Würde er nicht in einer Pflegeeinrichtung leben, hätte er bei diesem Einkommen keinen Anspruch auf ergänzende
Leistungen nach dem 3. oder 4. Kapitel des SGB XII.
Soweit der Antragsteller offenbar geltend machen will, wirtschaftlich faktisch einem Empfänger von Hilfe zum
Lebensunterhalt gleichzustehen, so muss er sich mit anderen Einzelpersonen vergleichen lassen, die selbst bei nur
gerade centgenauer Entsprechung zwischen ihrem Einkommen und ihrem Bedarf keinen Anspruch auf Leistungen
nach dem SGB XII und damit auch keinen Anspruch auf kostenlose Ausgabe der Wertmarke haben. Das ist
verfassungsrechtlich unbedenklich (BSG a.a.O.).
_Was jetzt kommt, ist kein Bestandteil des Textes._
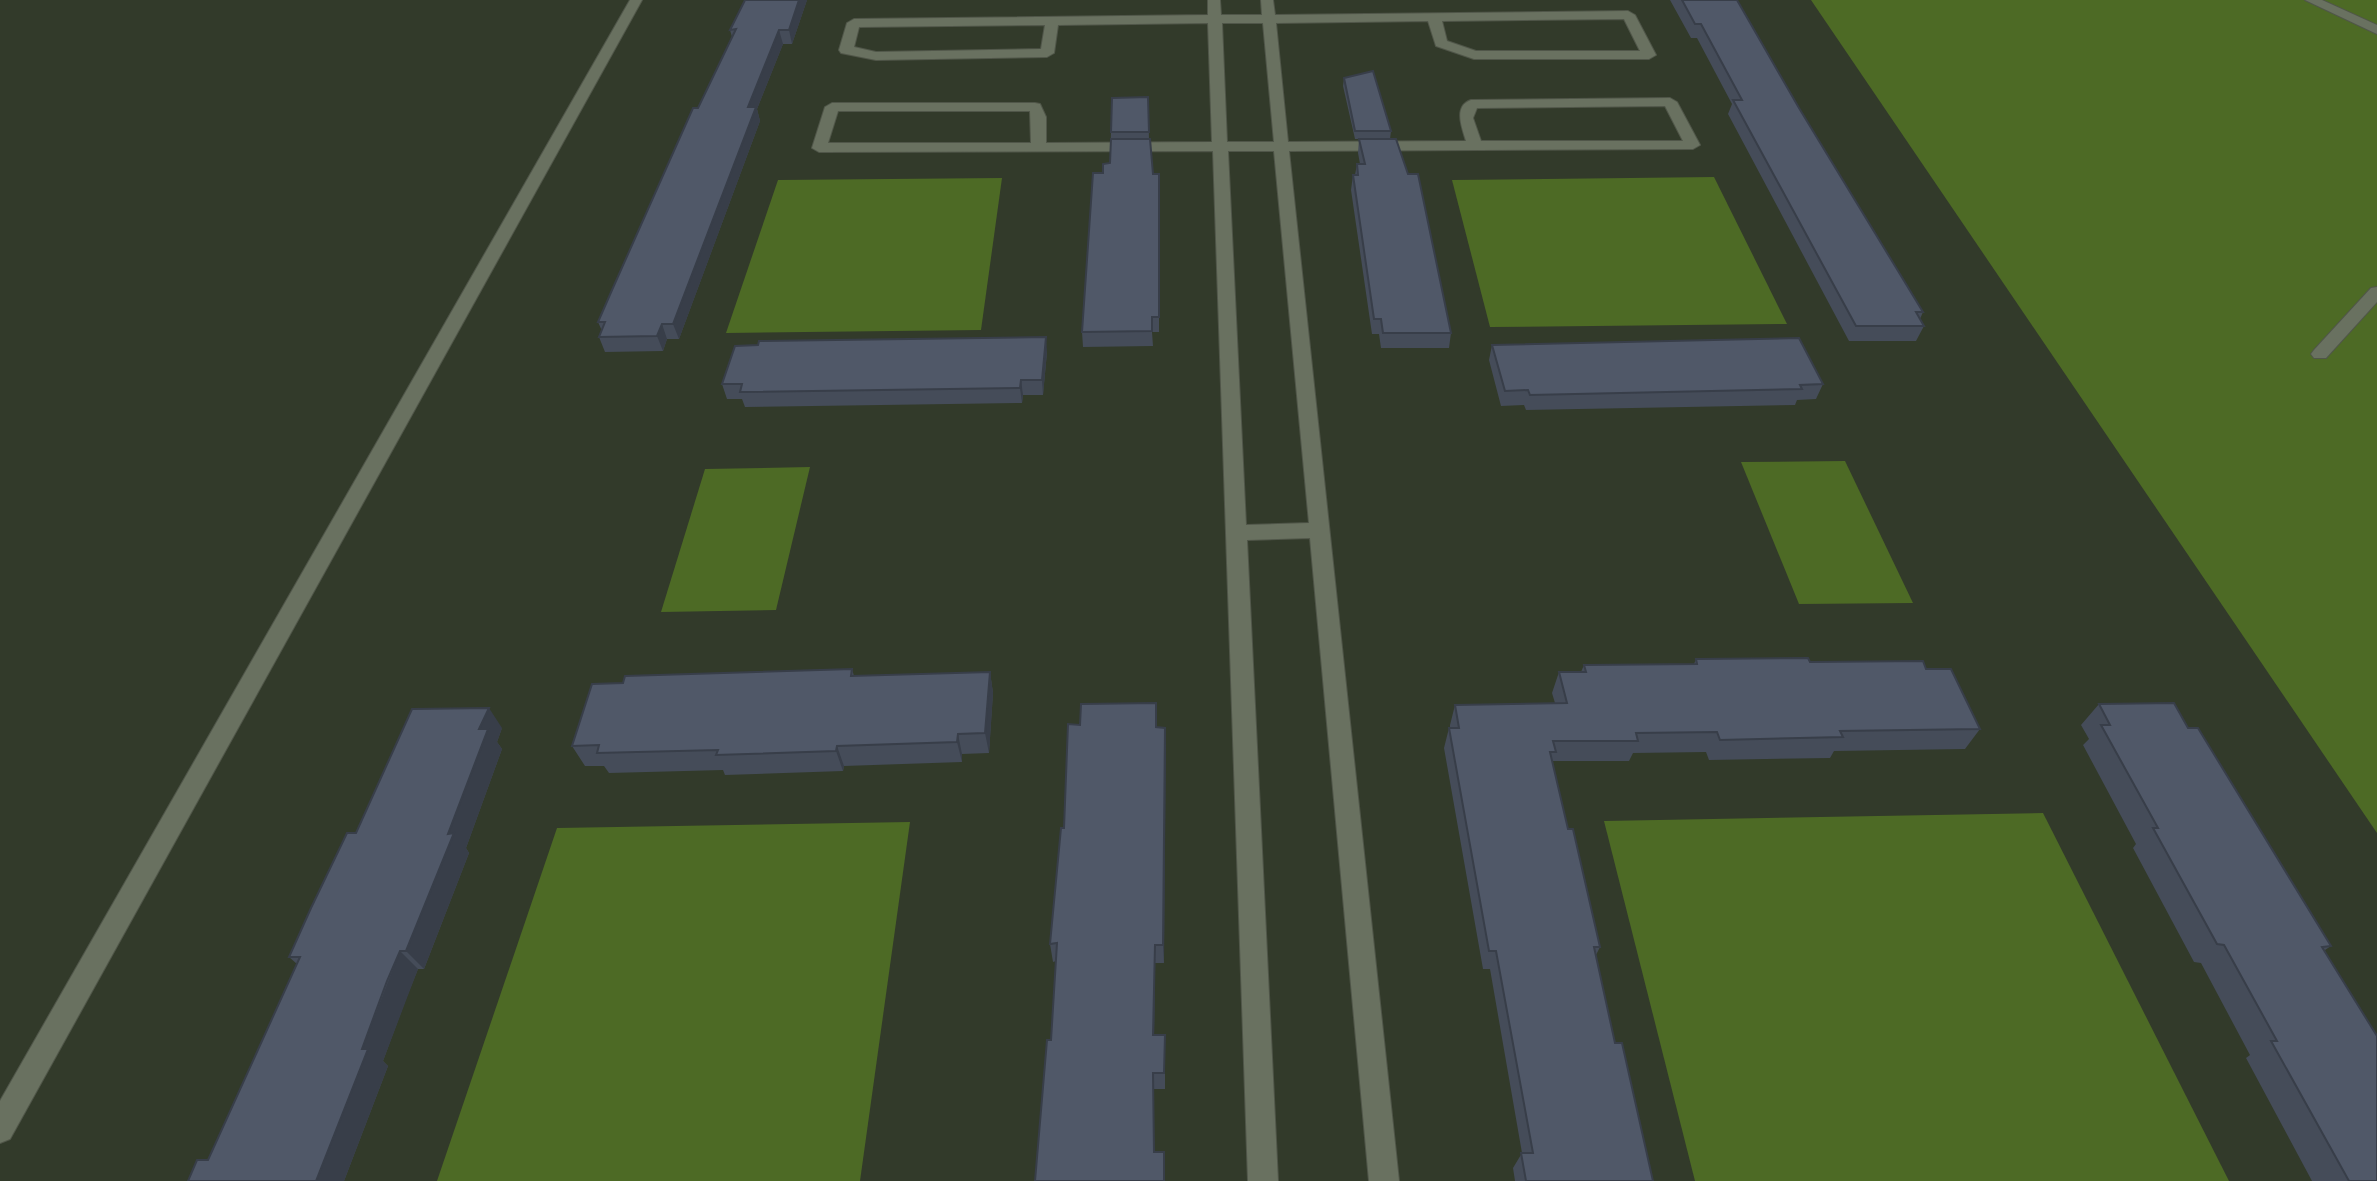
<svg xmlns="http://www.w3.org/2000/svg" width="2377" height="1181" viewBox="0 0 2377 1181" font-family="Bitter,serif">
  <rect width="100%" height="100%" fill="#323a2a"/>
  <!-- green -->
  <g fill="#4d6a25">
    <path d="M 1811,0 L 2377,0 L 2377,833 Z"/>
    <path d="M 1714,177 L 1787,324 L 1490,327 L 1452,180 Z"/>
    <path d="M 1002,178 L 981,330 L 726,333 L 778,180 Z"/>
    <path d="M 1845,461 L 1913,603 L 1799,604 L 1741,462 Z"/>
    <path d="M 810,467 L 776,610 L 661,612 L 705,469 Z"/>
    <path d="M 2043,813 L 2229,1181 L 1695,1181 L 1604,821 Z"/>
    <path d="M 910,822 L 860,1181 L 437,1181 L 557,828 Z"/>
  </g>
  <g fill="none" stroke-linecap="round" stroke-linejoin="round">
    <defs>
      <g id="lane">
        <path d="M 630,0 L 642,0 L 10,1139 L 0,1143 L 0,1101 Z"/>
        <path d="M 1208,0 L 1220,0 L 1221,15 L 1262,15 L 1261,0 L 1273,0 L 1275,15 L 1628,11 L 1635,15 L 1656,55 L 1649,59 L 1474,59 L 1436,46 L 1428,21 L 1276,23 L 1288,142 L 1466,141 C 1462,128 1453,106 1471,100 L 1670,98 L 1677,102 L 1700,145 L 1693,149 L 1289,151 L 1399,1181 L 1369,1181 L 1310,538 L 1247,540 L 1278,1181 L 1248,1181 L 1213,151 L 819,152 L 812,148 L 825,107 L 832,103 L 1035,103 L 1040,104 L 1046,117 L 1046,143 L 1212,142 L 1208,23 L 1058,25 L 1054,53 L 1047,57 L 876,60 L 841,53 L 839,50 L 847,23 L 854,19 L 1208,15 ZM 1624,19 L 1640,51 L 1476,51 L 1447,41 L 1442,21 ZM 1222,23 L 1263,23 L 1274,142 L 1227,142 ZM 1045,25 L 1041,49 L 876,52 L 854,47 L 859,27 ZM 1665,106 L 1683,141 L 1481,141 L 1473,118 L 1477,108 ZM 838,111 L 1030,111 L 1031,143 L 828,143 ZM 1228,151 L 1274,151 L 1309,523 L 1246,525 Z"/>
      </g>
      <g id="street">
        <path d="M 2305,0 L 2322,0 L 2377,25 L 2377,34 Z"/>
        <path d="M 2377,287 L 2377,302 L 2326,358 L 2314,358 L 2311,354 L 2314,350 L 2371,288 Z"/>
      </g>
    </defs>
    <!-- lane casing -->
    <use href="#lane" stroke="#505649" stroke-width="2"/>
    <!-- street casing -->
    <use href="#street" stroke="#505649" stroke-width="2"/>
    <!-- lane -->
    <use href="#lane" fill="#697160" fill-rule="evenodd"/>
    <!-- street -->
    <use href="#street" fill="#697160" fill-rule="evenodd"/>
  </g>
  <!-- wall -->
  <g fill="#454c59">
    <path d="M 807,0 L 792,44 L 783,44 L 757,109 L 760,121 L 679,339 L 667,339 L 663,351 L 605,352 L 599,337 L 602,331 L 598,322 L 732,37 L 730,30 Z"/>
    <path d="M 1670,0 L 1737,0 L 1799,108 L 1923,312 L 1920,319 L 1924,326 L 1916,341 L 1849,341 L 1728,114 L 1732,104 L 1697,38 L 1691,38 Z"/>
    <path d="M 1344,78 L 1391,131 L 1390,139 L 1451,333 L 1449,348 L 1381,348 L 1379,334 L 1372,334 L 1351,190 L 1353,175 L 1355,175 L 1357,164 L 1360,164 L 1358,153 L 1359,139 L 1355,139 L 1343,86 Z"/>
    <path d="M 1148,97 L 1149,139 L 1153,174 L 1159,174 L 1159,332 L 1152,332 L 1153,346 L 1083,347 L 1082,332 L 1110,163 L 1111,132 Z"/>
    <path d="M 1492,345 L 1823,384 L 1816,399 L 1797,400 L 1795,405 L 1526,410 L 1524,405 L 1501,406 L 1489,360 Z"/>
    <path d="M 1047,352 L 1043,395 L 1023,395 L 1022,403 L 745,407 L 742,399 L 727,399 L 722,384 Z"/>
    <path d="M 1696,659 L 1810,662 L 1926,669 L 1980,729 L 1965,749 L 1834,751 L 1830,758 L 1709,760 L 1706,752 L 1633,753 L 1629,761 L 1552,761 L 1568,829 L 1600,947 L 1596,955 L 1615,1043 L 1653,1181 L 1515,1181 L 1513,1168 L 1522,1153 L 1490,969 L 1483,969 L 1444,748 L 1449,728 L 1450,728 L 1450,725 L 1455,705 L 1555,703 L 1552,693 L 1559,672 L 1581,672 L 1584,665 L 1694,664 Z"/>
    <path d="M 852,669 L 854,676 L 990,672 L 993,693 L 989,753 L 962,754 L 962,762 L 844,766 L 843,771 L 725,775 L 723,770 L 609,773 L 604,766 L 585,766 L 572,746 Z"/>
    <path d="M 2099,704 L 2188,728 L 2331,946 L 2325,950 L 2377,1181 L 2312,1181 L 2246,1058 L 2250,1055 L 2201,963 L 2194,962 L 2133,848 L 2136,844 L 2083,745 L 2089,739 L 2081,725 Z"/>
    <path d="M 1157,727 L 1165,728 L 1164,963 L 1155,963 L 1154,1035 L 1165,1035 L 1165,1089 L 1154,1089 L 1154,1152 L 1164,1152 L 1164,1181 L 1035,1181 L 1051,1040 L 1056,961 L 1053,962 L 1050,944 L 1064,828 Z"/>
    <path d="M 502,728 L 497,742 L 502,749 L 466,848 L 469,853 L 424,969 L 418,969 L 406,999 L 383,1061 L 388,1066 L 344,1181 L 188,1181 L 208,1160 L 297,964 L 289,957 Z"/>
  </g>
  <!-- shaded-wall -->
  <g fill="#383e49">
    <path d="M 799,0 L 807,0 L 792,44 L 789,30 Z"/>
    <path d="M 779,30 L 783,44 L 757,109 L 760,121 L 679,339 L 673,324 L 748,107 Z"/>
    <path d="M 662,324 L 667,339 L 663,351 L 657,336 Z"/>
    <path d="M 1046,337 L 1047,352 L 1043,395 L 1042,380 Z"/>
    <path d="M 1021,380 L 1023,395 L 1022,403 L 1020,388 Z"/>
    <path d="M 990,672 L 993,693 L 989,753 L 985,733 Z"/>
    <path d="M 489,708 L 502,728 L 497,742 L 502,749 L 466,848 L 469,853 L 424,969 L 406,951 L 448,834 L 479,729 Z"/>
    <path d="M 1165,728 L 1166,748 L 1164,963 L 1163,945 Z"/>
    <path d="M 958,734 L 962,754 L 962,762 L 957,742 Z"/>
    <path d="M 837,746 L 844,766 L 843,771 L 836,751 Z"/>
    <path d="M 1155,945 L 1155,963 L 1154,1052 L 1153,1035 Z"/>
    <path d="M 400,951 L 418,969 L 383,1061 L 388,1066 L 344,1181 L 316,1181 L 362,1049 Z"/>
  </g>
  <!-- building -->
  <g fill="#505868" stroke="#383e49" stroke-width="2">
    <path d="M 745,0 L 799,0 L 789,30 L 779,30 L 748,107 L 756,107 L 673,324 L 662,324 L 657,336 L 599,337 L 605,322 L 598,322 L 612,290 L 693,108 L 698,108 L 736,29 L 730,30 Z"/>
    <path d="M 1682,0 L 1737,0 L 1799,108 L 1923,312 L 1916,312 L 1924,326 L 1856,326 L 1733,100 L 1742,100 L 1701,24 L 1695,24 Z"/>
    <path d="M 1373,71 L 1391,131 L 1355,131 L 1344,78 Z"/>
    <path d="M 1148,97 L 1149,132 L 1111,132 L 1112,98 Z"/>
    <path d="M 1111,139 L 1150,139 L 1153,174 L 1159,174 L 1159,317 L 1152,317 L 1152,331 L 1082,332 L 1093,173 L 1103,173 L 1103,164 L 1110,163 Z"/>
    <path d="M 1359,139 L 1396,139 L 1408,174 L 1418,174 L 1451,333 L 1383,333 L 1381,319 L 1374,319 L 1353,175 L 1358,175 L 1357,164 L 1365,164 Z"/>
    <path d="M 1046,337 L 1042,380 L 1021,380 L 1020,388 L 740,392 L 742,384 L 722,384 L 735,346 L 758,345 L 759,341 Z"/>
    <path d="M 1799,338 L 1823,384 L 1800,385 L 1802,389 L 1530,395 L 1528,390 L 1505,391 L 1492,345 Z"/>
    <path d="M 1808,658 L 1810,662 L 1923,661 L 1926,669 L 1951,669 L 1980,729 L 1840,731 L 1843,737 L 1720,740 L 1717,732 L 1636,733 L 1638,741 L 1553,741 L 1556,752 L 1550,752 L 1568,829 L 1573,829 L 1600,947 L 1594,947 L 1615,1043 L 1622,1043 L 1653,1181 L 1526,1181 L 1521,1153 L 1533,1153 L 1496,951 L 1489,951 L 1449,728 L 1459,728 L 1455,705 L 1567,703 L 1559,672 L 1586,672 L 1584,665 L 1697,664 L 1696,659 Z"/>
    <path d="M 852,669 L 851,676 L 990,672 L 985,733 L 958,734 L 957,742 L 837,746 L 836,751 L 716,755 L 718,750 L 597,753 L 599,745 L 572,746 L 592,684 L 623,683 L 625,676 Z"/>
    <path d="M 1156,703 L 1156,727 L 1165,728 L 1163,945 L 1155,945 L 1153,1035 L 1165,1035 L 1164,1073 L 1153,1073 L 1154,1152 L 1164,1152 L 1164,1181 L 1035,1181 L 1047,1040 L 1051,1040 L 1057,943 L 1050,944 L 1061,828 L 1064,828 L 1068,724 L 1080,725 L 1081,704 Z"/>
    <path d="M 2174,703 L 2188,728 L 2198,728 L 2331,946 L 2322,947 L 2377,1036 L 2377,1181 L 2349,1181 L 2271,1041 L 2277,1041 L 2224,945 L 2217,944 L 2153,828 L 2158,828 L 2101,725 L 2110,725 L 2099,704 Z"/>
    <path d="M 489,708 L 479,729 L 488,729 L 448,834 L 454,833 L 406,951 L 400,951 L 387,981 L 362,1049 L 368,1049 L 316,1181 L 188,1181 L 197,1160 L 208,1160 L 300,957 L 289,957 L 311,908 L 347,833 L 356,833 L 412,709 Z"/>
  </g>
</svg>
Die Aufbringung von 60,- EUR im Jahr entsprechend 5,- EUR im Monat für die Wertmarke führt auch nicht zu einer
gegen Art. 1 Abs. 1 i.V.m. Art. 20 Abs. 1 GG verstoßenden Unterschreitung des soziokulturellen Existenzminimums
des Antragstellers.
Es liegt auch kein Anordnungsgrund vor. Es sind keine Gründe dafür vorgetragen, dass dem Antragsteller ein
Abwarten bis zum Ansparen des für die Wertmarke erforderlichen Betrages oder bis zur Entscheidung in der
Hauptsache nicht zumutbar wäre. Das Gericht kann mangels entsprechenden Vorbringens auch nicht erkennen, dass
der Antragsteller aus zwingenden Gründen – z.B. wegen unaufschiebbarer Arztbesuche – dringend auf die Benutzung
öffentlicher Verkehrsmittel angewiesen wäre und die hierfür erforderlichen Fahrkarte nicht aus dem ihm zur Verfügung
stehenden Barbetrag aufzubringen vermöchte.